It is said that no child is born a poor eater. Each of us arrives into the world with a natural survival instinct, and this requires eating. However, if your baby has become a poor eater, here you will find some suggestions which behaviors to avoid and what to do to make him eat healthily and with appetite again.
In babies, the problems with eating are usually related to immaturity of their digestive tract, manifested e.g. by posseting, flatulence and colic. In older children, the problems with eating usually result from the atmosphere you create around meals. There might have been some situations in the past because of which now your child eats unwillingly and little. How to encourage the child to eat?
Here are some useful tips:
Try not to label your baby as a "poor eater". Babies perfectly impersonate our projections about them. After all, we avoid saying: you are naughty, scruffy or messy. We say instead: "I don't like your behavior", "I'm sorry that you don't want to wash" or "keep your word and tidy your room". What is the use in trying, if you are already labeled for ever? "Poor eater" is also such a label. And it is even more unjust, as probably you yourself caused your child's problems with eating.
You should consider whether your child really eats too little. How much is it "too little"? He is one so he eats nearly the same things as adults. But not in the same amounts. When he gets a big serving each time, he is discouraged by it and not able to eat it all, and at the end he is shamed by his parent, then eating can hardly mean anything pleasant to him.
Does your child really eat little? Maybe it is just your impression? Remember that a banana, rice wafer, or puree juice is quite a large portion of food for a toddler. Consider that when analyzing your child's meals.
We are used to eating three big meals during the day. For years dietitians have been saying that five smaller ones are a better option. This works great for children. Add a second breakfast and an afternoon tea. It does not have to be a big sandwich. A few dried apricots, apple or fruit puree are also a meal. Divide a dinner between two meals: first soup, and the second course only after an hour or two. The child will not be discouraged by the size of servings and will eat each meal more willingly.

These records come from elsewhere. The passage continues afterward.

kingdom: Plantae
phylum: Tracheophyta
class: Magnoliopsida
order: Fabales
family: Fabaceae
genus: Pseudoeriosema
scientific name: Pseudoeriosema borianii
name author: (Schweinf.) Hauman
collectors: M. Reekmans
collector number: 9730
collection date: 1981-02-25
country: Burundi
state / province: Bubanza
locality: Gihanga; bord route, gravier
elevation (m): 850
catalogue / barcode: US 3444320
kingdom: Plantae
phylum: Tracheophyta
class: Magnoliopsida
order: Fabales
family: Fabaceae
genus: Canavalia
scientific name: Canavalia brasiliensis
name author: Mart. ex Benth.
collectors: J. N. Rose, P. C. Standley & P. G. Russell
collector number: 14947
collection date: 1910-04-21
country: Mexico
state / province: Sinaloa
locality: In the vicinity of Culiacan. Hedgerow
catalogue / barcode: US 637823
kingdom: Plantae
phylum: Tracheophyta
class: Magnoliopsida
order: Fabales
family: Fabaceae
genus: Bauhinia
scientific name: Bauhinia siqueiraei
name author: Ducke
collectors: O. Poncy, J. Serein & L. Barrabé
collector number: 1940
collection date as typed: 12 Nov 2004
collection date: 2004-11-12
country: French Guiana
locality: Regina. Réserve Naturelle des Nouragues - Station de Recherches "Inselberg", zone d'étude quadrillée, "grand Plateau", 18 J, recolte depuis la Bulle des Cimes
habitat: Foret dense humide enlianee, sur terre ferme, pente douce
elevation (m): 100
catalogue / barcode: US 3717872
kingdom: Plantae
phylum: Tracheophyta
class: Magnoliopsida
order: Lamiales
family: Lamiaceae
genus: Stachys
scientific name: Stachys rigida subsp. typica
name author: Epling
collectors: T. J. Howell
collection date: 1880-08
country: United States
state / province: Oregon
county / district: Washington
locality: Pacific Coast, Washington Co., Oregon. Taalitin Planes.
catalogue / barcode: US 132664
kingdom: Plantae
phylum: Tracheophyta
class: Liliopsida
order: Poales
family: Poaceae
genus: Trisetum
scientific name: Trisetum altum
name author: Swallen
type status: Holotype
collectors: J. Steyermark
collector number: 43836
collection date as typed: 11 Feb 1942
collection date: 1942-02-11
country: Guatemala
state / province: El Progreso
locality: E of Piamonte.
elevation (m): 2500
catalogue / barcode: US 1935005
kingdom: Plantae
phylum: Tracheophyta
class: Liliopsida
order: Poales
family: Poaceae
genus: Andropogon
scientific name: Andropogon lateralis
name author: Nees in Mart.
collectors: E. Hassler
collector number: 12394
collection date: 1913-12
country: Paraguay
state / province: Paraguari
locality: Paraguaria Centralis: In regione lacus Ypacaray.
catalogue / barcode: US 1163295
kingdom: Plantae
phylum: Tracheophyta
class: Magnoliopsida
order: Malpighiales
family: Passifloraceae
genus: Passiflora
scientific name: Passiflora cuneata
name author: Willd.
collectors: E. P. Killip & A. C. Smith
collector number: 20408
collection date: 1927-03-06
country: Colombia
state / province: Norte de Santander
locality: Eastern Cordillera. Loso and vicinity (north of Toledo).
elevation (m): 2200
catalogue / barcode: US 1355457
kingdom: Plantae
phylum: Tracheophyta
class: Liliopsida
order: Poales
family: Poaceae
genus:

If our child does not want to eat soups, then do not give him any snacks an hour or two before the meal. And the unhealthy ones should be banished altogether. If the child was given a sweet by Grandma, stuffed himself with a bread roll during a walk and washed it down with sweet juice, then he is simply not hungry. There is no space left for healthy vegetables and milk.
Do not feed the child while he is playing or watching TV. There is a time to eat, and a time to play. Do not distract the child hoping to smuggle some broccoli or carrots into his mouth. Correct eating habits must be developed from the beginning. The child should start eating consciously as early as possible, knowing what he eats and how much.
Eating is a great pleasure. When we start to use physical or psychical force, the child will never like eating. Do not force him to stay at the table "until you eat it all up", do not use the old "now for Grandma". The child may do not want to eat, and you put him in a position where health of the beloved person depends on whether he eats or not. This is too big responsibility.
Let the child select what he wants to eat, to a reasonable extent. If bananas are the only fruit he wants to eat all week long, it is OK, let him eat bananas. Maybe next week he will want an apple? When on one day he only eats potato and firmly refuses to eat meat, there is no use insisting. His health will not suffer, and maybe you will be able to do away with negative impressions evoked by meals.
Dinner does not have to mean potatoes, meat and salad over and over again. Try something new, different, special. Maybe vegetable casserole? Pancakes? Boiled cauliflower? Fish balls? The child will find a new look, smell, and texture interesting, and this can encourage him to eat.
Do not give the child anything to drink during the meal, because he would fill his tummy and it will not be that easy to incite him to eat some rice or soup.
Remember that the way the meal is served also matters. Ensure the plate is colorful and funny: yellow corn, red pepper, and green cucumber. Maybe triangle sandwiches? Or a smiling face on a pancake made of cheese? Why not! There is also an extensive selection of colorful bowls, plates and cutlery available in shops, so use them.
Try to eat at least one or two meals a day together. This establishes family bonds, the child sees that parents also eat brussels sprouts, the atmosphere is pleasant and funny. It is much more pleasant to eat in company than alone. Create pleasant atmosphere, celebrate the meal, enjoy it. Relax, do not worry that something can spill or get dirty. Let your child see that eating is a pleasant and joyful activity and not an annoying duty performed "for Mum's health".